A Hybrid Framework for Efficient Koopman Operator Learning
Alexander Estornell, Leonard Jung, Alenna Spiro, Mario Sznaier, Michael Everett
TL;DR
This work tackles the challenge of learning Koopman representations for nonlinear dynamics by blending semidefinite programming with learning-based embeddings. The authors first use an SDP to estimate the observable space, memory, and a provisional Koopman operator, then train an autoencoder to learn efficient forward and inverse mappings that realize a linear propagation in a learned latent space.

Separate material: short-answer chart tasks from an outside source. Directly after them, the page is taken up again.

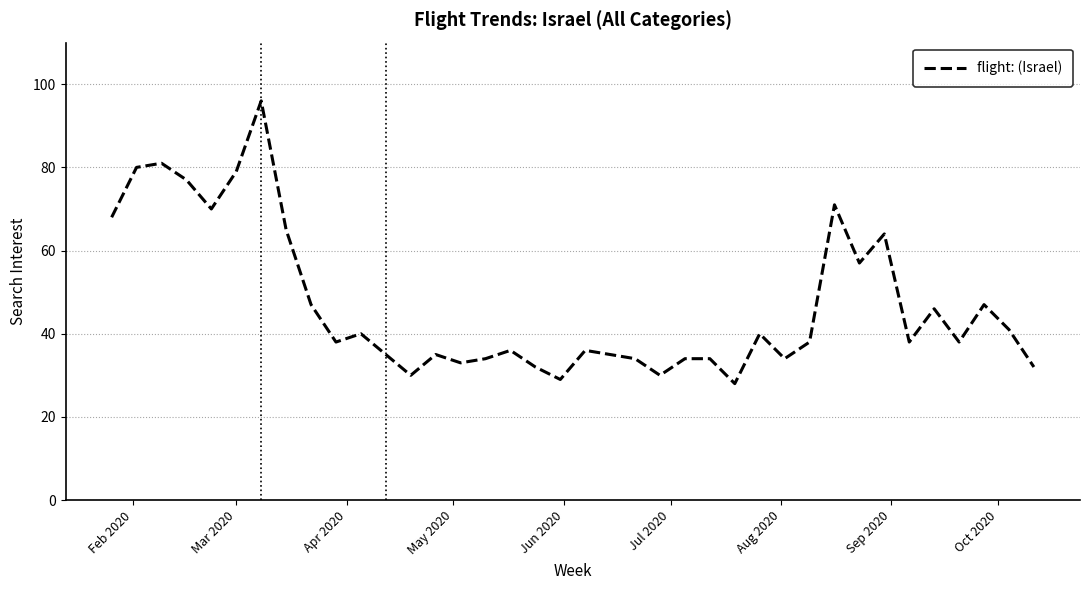

What is the maximum value shown in the chart?

96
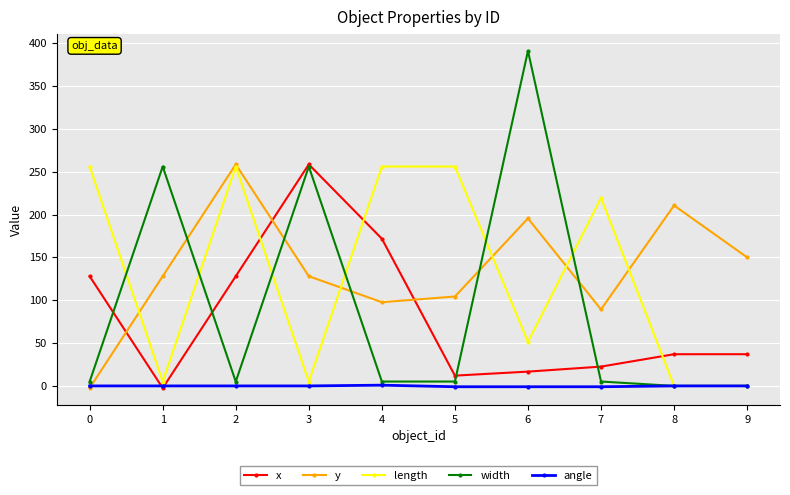

At which category does y reach its first local peak?

2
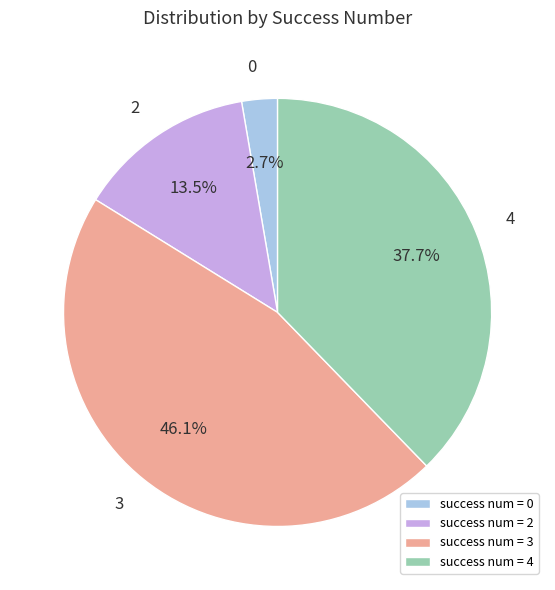

Is 3 the majority of the pie?

No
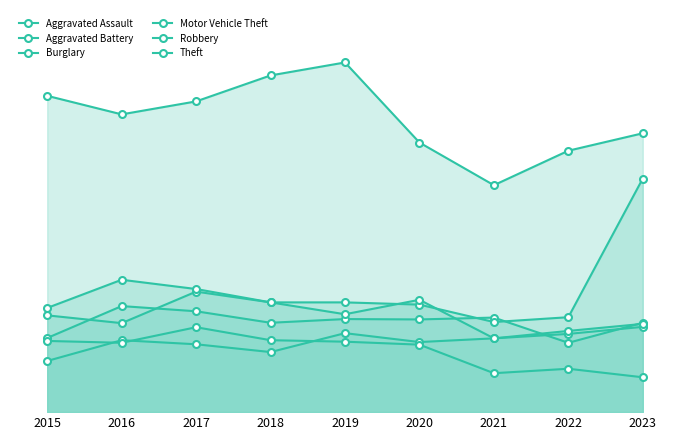

Which series has the widest spread of values?

Motor Vehicle Theft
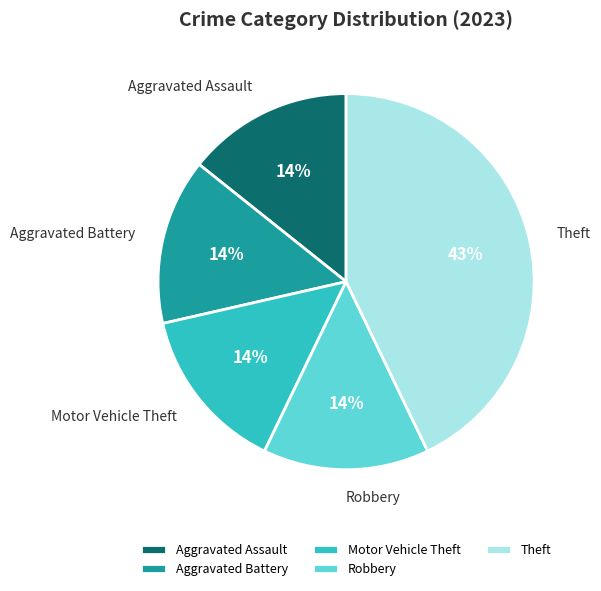

Which has a higher value, Motor Vehicle Theft or Theft?

Theft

The proposed two-stage approach reduces the reliance on extensive hyperparameter tuning and improves prediction accuracy and training efficiency, especially in chaotic systems like the Lorenz attractor. The results show that SDP-informed spectral configurations and memory selection significantly enhance one-step predictions and trajectory fidelity, offering a practical pathway to scalable Koopman-based modeling for complex dynamical systems.
Abstract
Koopman analysis of a general dynamics system provides a linear Koopman operator and an embedded eigenfunction space, enabling the application of standard techniques from linear analysis. However, in practice, deriving exact operators and mappings for the observable space is intractable, and deriving an approximation or expressive subset of these functions is challenging. Programmatic methods often rely on system-specific parameters and may scale poorly in both time and space, while learning-based approaches depend heavily on difficult-to-know hyperparameters, such as the dimension of the observable space. To address the limitations of both methods, we propose a hybrid framework that uses semidefinite programming to find a representation of the linear operator, then learns an approximate mapping into and out of the space that the operator propagates. This approach enables efficient learning of the operator and explicit mappings while reducing the need for specifying the unknown structure ahead of time.